A number of toll firms have gone bankrupt due to having to pay extra costs for the compulsory purchase of land to build the motorways, and far fewer cars using them since the start of the financial crisis to save money.
Toll routes are mostly found in and around Madrid and Barcelona, and also between Silla (Valencia province) and San Juan (Alicante province) on the AP-7.
Minister for public works and infrastructure Íñigo de la Serna says traffic on toll roads is now increasing again – up to 4.7% more vehicles used them in the first nine months of 2017, or an average of 19,801 a day on Spain’s 2,550 kilometres of toll routes.
Ironically, the ‘bankrupt’ toll motorways have seen the highest increase in traffic – an average of 7,610 cars a day between January and September inclusive, or 9.4% more.
In fact, the AP-41 Madrid-Toledo motorway saw traffic rise by 15.5%, whilst the Madrid ‘radial’ R-5 motorway leading to Navalcarnero saw a whopping 34.6% hike in cars.
In these areas, the toll roads are the fastest and most convenient routes, but the AP-7 through the Comunidad Valenciana sees very little use compared with 10 years ago.
Those who do use it calculate that the toll fees come to around 150% of their petrol bill, meaning the majority of drivers opt for the more arduous, but vastly cheaper, back roads to save money.
Spain’s government had pledged to end the tolls on the AP-7 ‘Mediterranean Motorway’ when the firm, AUMAR’s contract comes up for renewal at the end of 2019, meaning the highway will be free of charge from New Year’s Day in 2020.
Town councils in the provinces of Alicante and Valencia, especially those affected by constant heavy traffic – including long-distance lorries – as a result of the motorway fees are keeping the pressure on the central government to ensure it remains true to its word.

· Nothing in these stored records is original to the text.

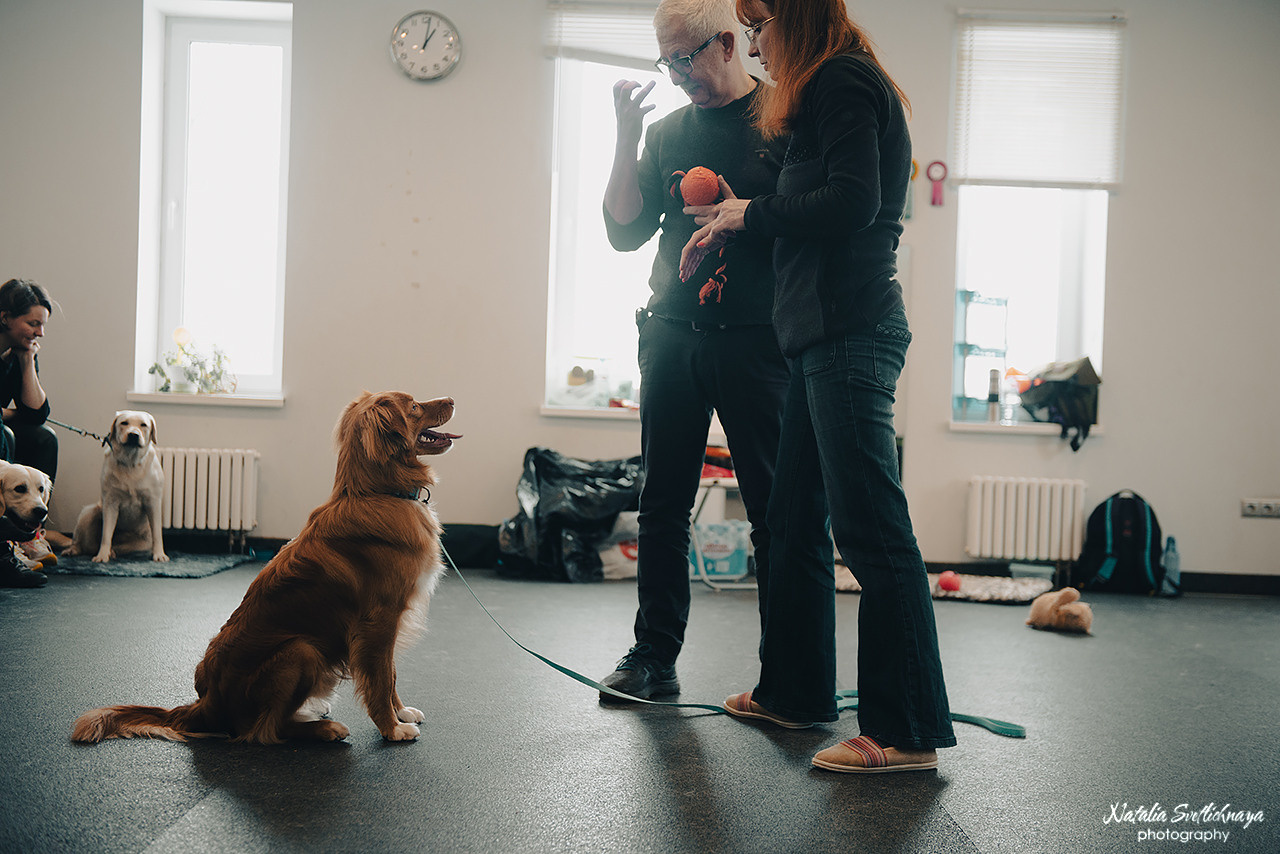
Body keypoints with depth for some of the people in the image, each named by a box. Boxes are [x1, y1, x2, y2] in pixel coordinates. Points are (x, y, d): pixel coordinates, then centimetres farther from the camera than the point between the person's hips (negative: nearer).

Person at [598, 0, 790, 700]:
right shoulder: (667, 131, 13)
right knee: (663, 503, 7)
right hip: (672, 336, 4)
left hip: (755, 342, -4)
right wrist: (626, 136, 0)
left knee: (775, 508, -1)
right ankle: (653, 656, 17)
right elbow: (625, 233, 8)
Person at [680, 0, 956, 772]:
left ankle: (909, 733, -3)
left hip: (851, 332, -11)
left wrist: (753, 211, -7)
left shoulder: (842, 82, -6)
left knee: (872, 528, -9)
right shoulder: (836, 90, 23)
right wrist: (731, 226, 16)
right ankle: (794, 691, 27)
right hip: (827, 333, 11)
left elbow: (852, 203, -19)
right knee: (796, 521, 15)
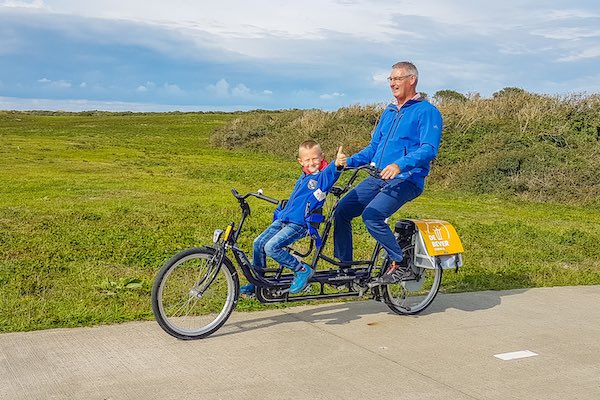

It has been hinted that ‘replacement’ charges may be made to use the AP-7, but up to 64 local councils say they will fight this if it happens.
Toll fees in general are linked to inflation, meaning they dropped by 0.6% and 0.4% in 2016 and 2017 respectively and were frozen in 2015, but will go up by 1.91% from January 1, 2018.
Since inflation was set as the yardstick for toll fee increases and decreases in 2002, they have risen by anything from 1.44% in 2011 to a record high of 4.46% in 2009.